В это время со стороны острога, покрыв треск горящих брёвен и рёв сотни мужских глоток, прилетел пронзительный и долгий свист. Кострома разом погасил ухмылку, встрепенулся:
– Пора, крещёные. Прощайтесь.
Все разом поднялись. Из кухни прибежала Меланья, и они крепко обнялись с Устиньей.
– Устька, я вам там и сухарей… и сольцы… и крупки… Котелок махонький, но справный, долго послужит… Ох ты, матыньки, да ты хоть весточку подай, когда доберётесь!
Братья Силины встали, переглянулись.

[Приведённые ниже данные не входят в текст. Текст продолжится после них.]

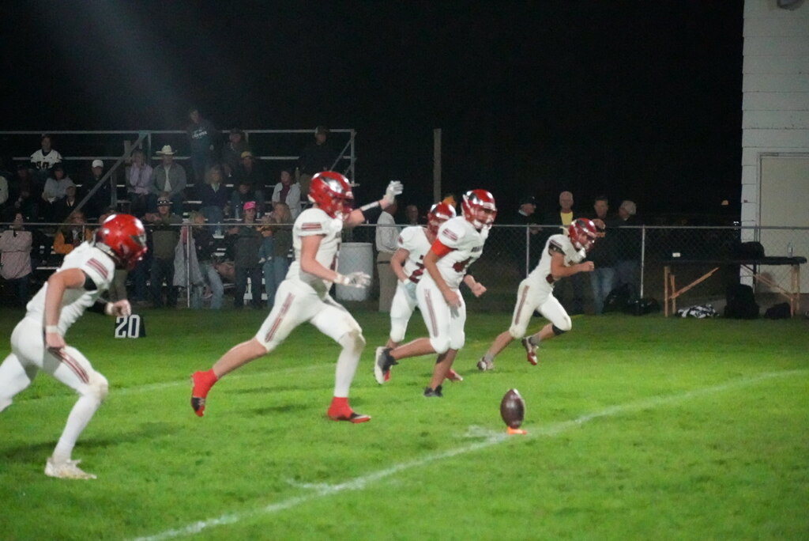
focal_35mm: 170
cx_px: 404
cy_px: 270
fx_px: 3811
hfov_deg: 12.1
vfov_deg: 8.1
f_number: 5.6
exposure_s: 1/800
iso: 32000
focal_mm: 113
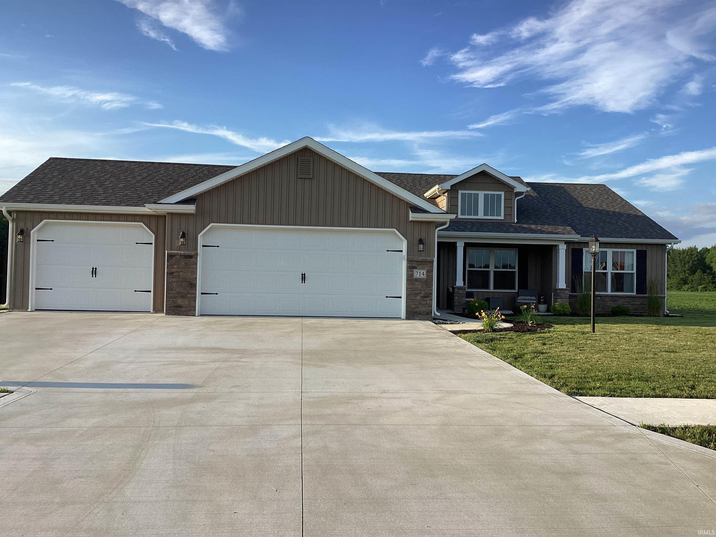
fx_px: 641
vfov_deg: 45.4
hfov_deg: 58.4
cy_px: 268
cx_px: 358
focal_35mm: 31
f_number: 2.4
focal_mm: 3.3
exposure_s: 1/791
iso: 25
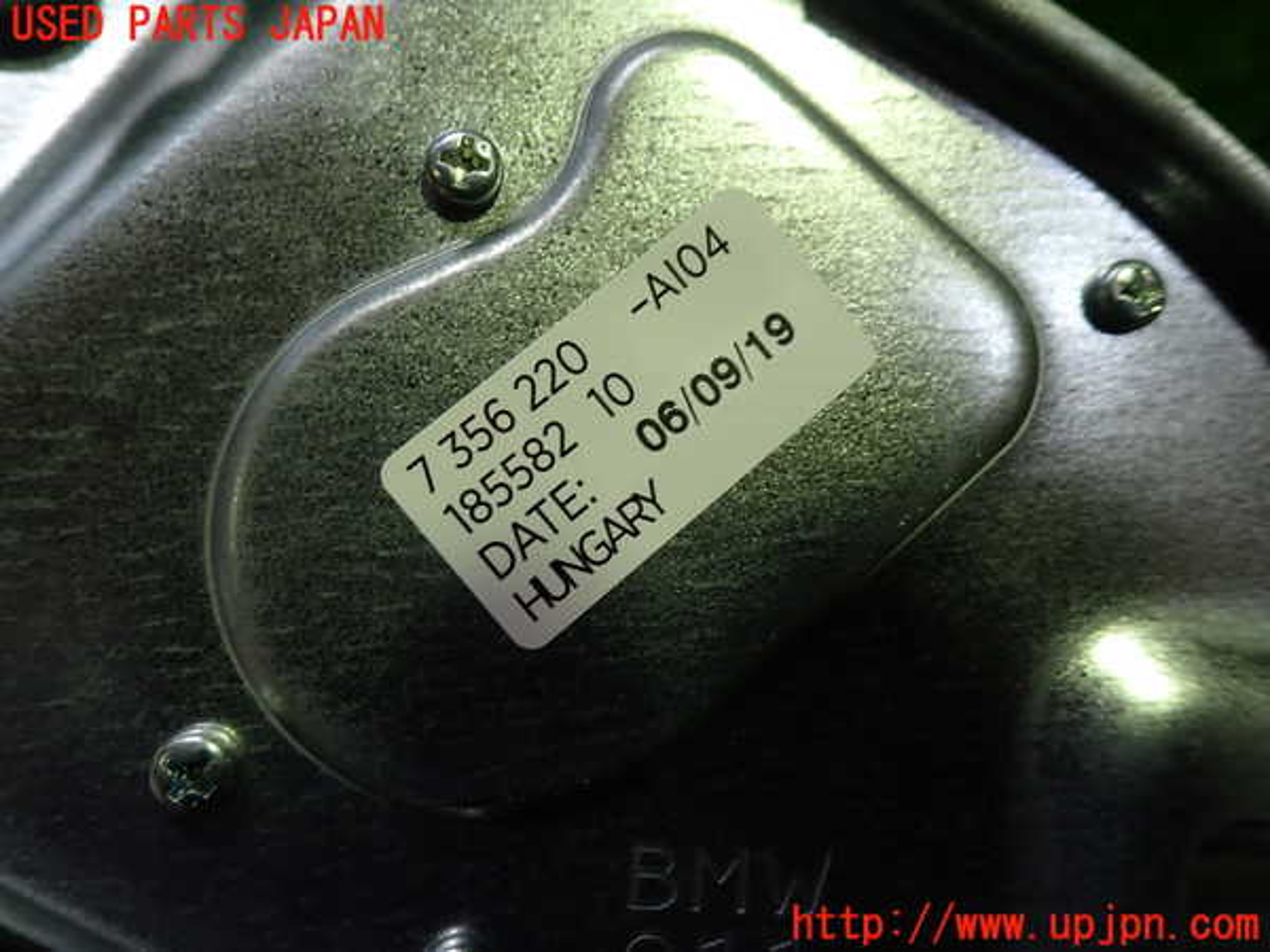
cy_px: 476
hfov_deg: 69.4
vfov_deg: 54.9
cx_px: 635
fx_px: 917
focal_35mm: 25
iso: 100
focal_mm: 4.5
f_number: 2.8
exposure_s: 1/60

Шагнув к Лазареву, поклонились было в землю, но инженер, сердитой гримасой отменив поклоны, поочерёдно облапил сначала Антипа, потом – Ефима.
– Что ж, мужики, – прощайте! Даст Бог, всё будет хорошо! Антип, для меня было честью с тобой работать. Ефим, а ты свой норов бешеный всё-таки придерживай иногда! Впрочем, тут не мне тебя судить… сам грешен. Обнимемся лучше!
– Эх, Василь Петрович… – Ефим крепко стиснул плечи Лазарева. – Всем бы Господь таково начальство посылал – на земле давно б рай начался!
– А с хмельным вы всё же аккуратность наблюдайте! – сурово напомнил Антип. – Ведь сколько вовсе людей добрых через это пропадает! И Малашка вас бросит, коль сопьётесь!
– И нипочём, Антип Прокопьич! – серьёзно возразила Меланья. – До гробовой доски я поклялась! Коли хмельным грешить станет – стало быть, крест мой таков… а от слова я не отказница!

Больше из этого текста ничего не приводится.